By Eddie Griffin
Tuesday, August 19, 2008
Nearly 50 ministers on Monday embraced plans for students to boycott at least the first day of Chicago Public Schools classes… Also Monday, another group of clergy urged a different tactic on Chicago's first school day. Organizers of the 5th annual Million Father March asked fathers to escort children to class on Sept. 2. (“A school boycott, or not?” Robert Mitchum and Ray Long, Chicago Tribune)
Can both fresh water and salt water flow from the same spring? (James 3:11)
Wouldn’t you just know it? The Chicago Tribune discovered this apparent contradiction arising from the African-American community.
On the one hand, the Million Father March seeks to recruit “500,000 men in 300 cities to take their children to school this first fall school day”. While on the other hand, Chicago State Senator James Meeks “has issued a call for all school kids in Chicago's poorest districts to boycott the first day at their assigned school and instead head to resource-rich predominately white schools and attempt to register there.”
Before we conclude the right hand don’t know what the left hand is doing, let’s examine what these two different strategies entail.
The Million Father March is an annual national event originally designed to get fathers more involved with their children’s education. Historically, fathers have been the absent factor in a child's education. Recent experience has shown that children accompanied to school on the first day with their fathers exhibit more pride and are less fearful.
The boycotters of the Chicago school system have one primary local focus: the disparity in education funding. By skipping registration at the home school and seeking to register in the “resource-rich predominately white schools”, students in poor schools might gain a contrasting view of what the best schools offer, as compared to their own.

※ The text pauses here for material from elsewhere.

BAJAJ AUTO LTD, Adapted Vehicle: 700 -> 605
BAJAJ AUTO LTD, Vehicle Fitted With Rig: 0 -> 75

But how can both strategies work in the same city at the same time, with the million father back-to-school movement, on the one side, and a boycott on the other?
It is impossible for both events to occur without one undermining the other... UNLESS.
Note that both plans anticipate that all students attend school on the first day, whether their home school or whether to try and register at the better school. In either case, the father should accompany their child, especially those who try to get into a new school where they might not be particularly welcomed.
Whether the black community can come together with a merged strategy or whether each movement will pursue its own agenda will be an interesting dilemma to see played out.